Lignin is an energy-dense, heterogeneous polymer comprised of phenylpropanoid monomers used by plants for structure, water transport, and defense, and it is the second most abundant biopolymer on Earth after cellulose. In production of fuels and chemicals from biomass, lignin is typically underused as a feedstock and burned for process heat because its inherent heterogeneity and recalcitrance make it difficult to selectively valorize. In nature, however, some organisms have evolved metabolic pathways that enable the utilization of lignin-derived aromatic molecules as carbon sources. Aromatic catabolism typically occurs via upper pathways that act as a "biological funnel" to convert heterogeneous substrates to central intermediates, such as protocatechuate or catechol. These intermediates undergo ring cleavage and are further converted via the β-ketoadipate pathway to central carbon metabolism. Here, we use a natural aromatic-catabolizing organism, Pseudomonas putida KT2440, to demonstrate that these aromatic metabolic pathways can be used to convert both aromatic model compounds and heterogeneous, lignin-enriched streams derived from pilot-scale biomass pretreatment into medium chain-length polyhydroxyalkanoates (mcl-PHAs). mcl-PHAs were then isolated from the cells and demonstrated to be similar in physicochemical properties to conventional carbohydrate-derived mcl-PHAs, which have applications as bioplastics. In a further demonstration of their utility, mcl-PHAs were catalytically converted to both chemical precursors and fuel-range hydrocarbons. Overall, this work demonstrates that the use of aromatic catabolic pathways enables an approach to valorize lignin by overcoming its inherent heterogeneity to produce fuels, chemicals, and materials.

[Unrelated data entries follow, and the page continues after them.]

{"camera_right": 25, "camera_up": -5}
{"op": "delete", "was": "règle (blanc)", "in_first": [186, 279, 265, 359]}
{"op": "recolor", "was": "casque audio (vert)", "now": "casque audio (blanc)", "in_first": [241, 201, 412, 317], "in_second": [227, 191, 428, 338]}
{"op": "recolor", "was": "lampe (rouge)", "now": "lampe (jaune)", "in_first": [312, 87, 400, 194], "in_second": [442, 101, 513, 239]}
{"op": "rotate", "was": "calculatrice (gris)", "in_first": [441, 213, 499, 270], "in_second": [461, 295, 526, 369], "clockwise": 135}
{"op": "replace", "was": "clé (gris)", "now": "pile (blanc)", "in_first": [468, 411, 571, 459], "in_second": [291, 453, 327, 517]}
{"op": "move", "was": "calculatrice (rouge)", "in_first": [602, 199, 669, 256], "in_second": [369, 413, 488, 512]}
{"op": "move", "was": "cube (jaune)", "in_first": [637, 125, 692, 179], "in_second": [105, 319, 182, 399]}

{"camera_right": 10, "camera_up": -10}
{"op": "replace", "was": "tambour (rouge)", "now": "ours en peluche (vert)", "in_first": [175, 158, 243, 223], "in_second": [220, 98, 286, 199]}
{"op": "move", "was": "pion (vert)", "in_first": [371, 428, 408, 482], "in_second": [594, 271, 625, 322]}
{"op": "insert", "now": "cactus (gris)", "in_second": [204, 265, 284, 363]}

Keywords: aromatic degradation; biofuels; biorefinery; lignocellulose.

Fig. 1.

Integrated production of fuels, chemicals, and materials from biomass-derived lignin via natural aromatic catabolic pathways and chemical catalysis. Biomass fractionation can yield streams enriched in lignin and polysaccharides, which can be converted along parallel processes. The challenges associated with lignin’s heterogeneity are overcome in a “biological funneling” process through upper pathways that produce central intermediates (e.g., protocatechuic acid). Dioxygenases cleave the aromatic rings of these intermediates, which are metabolized through the β-ketoadipate (β-KA) pathway to acetyl-CoA. As shown, residual glucose and acetate present will also be metabolized to acetyl-CoA, the primary entry point to mcl-PHA production via fatty acid synthesis. We demonstrate mcl-PHA production, which are biodegradable polymers. mcl-PHAs are converted to alkenoic acids, and further depolymerized and deoxygenated (“depoly-deoxy”) into hydrocarbons, thus demonstrating the production of fuels, chemicals, and materials from lignin and other biomass-derived substrates.

Fig. 2.

Biological conversion of lignin-derived aromatic molecules and carbohydrate-derived products in APL to mcl-PHAs in P. putida. (A) Conversion and mcl-PHA production from representative model compounds present in APL, each at 2 g/L. (B) Conversion and mcl-PHA production of a mixture of four representative model compounds from APL, each loaded at 0.5 g/L. (C) Flow cytometry of Nile Red-stained cells for mcl-PHA accumulation. Cell counts are plotted as a function of fluorescence intensity in the initial inoculum (t = 0) and cultures at t = 48 h for a model substrate, p-coumaric acid, and APL grown in 250-mL shake flasks, with the corresponding total mcl-PHA production from APL shown in Inset. (D) Fluorescence imaging of cells at 0, 12, and 48 h stained with Nile Red demonstrates mcl-PHA production from APL (Upper). Fluorescence quantitation of P. putida cells from the APL conversion as a function of time adjusted to an equivalent cell density (Lower). Biological APL conversion by P. putida in a 14-L fermenter (Right).

Fig. 3.

APL-derived mcl-PHA physicochemical properties and catalytic upgrading to chemical precursors and fuels. (A) Example of thermal-catalytic upgrading pathway for mcl-PHAs to chemical precursors and hydrocarbon fuels. (B) APL-derived mcl-PHAs and physicochemical properties including weight-average molecular weight (MW_w), polydispersity index (PDI), glass transition temperature (T_g), melting point (T_m), and 5% decomposition temperature (T_d). (C) Initial mcl-PHA hydroxyacid composition (Left) and alkane distribution (Right) after thermal depolymerization and catalytic deoxygenation.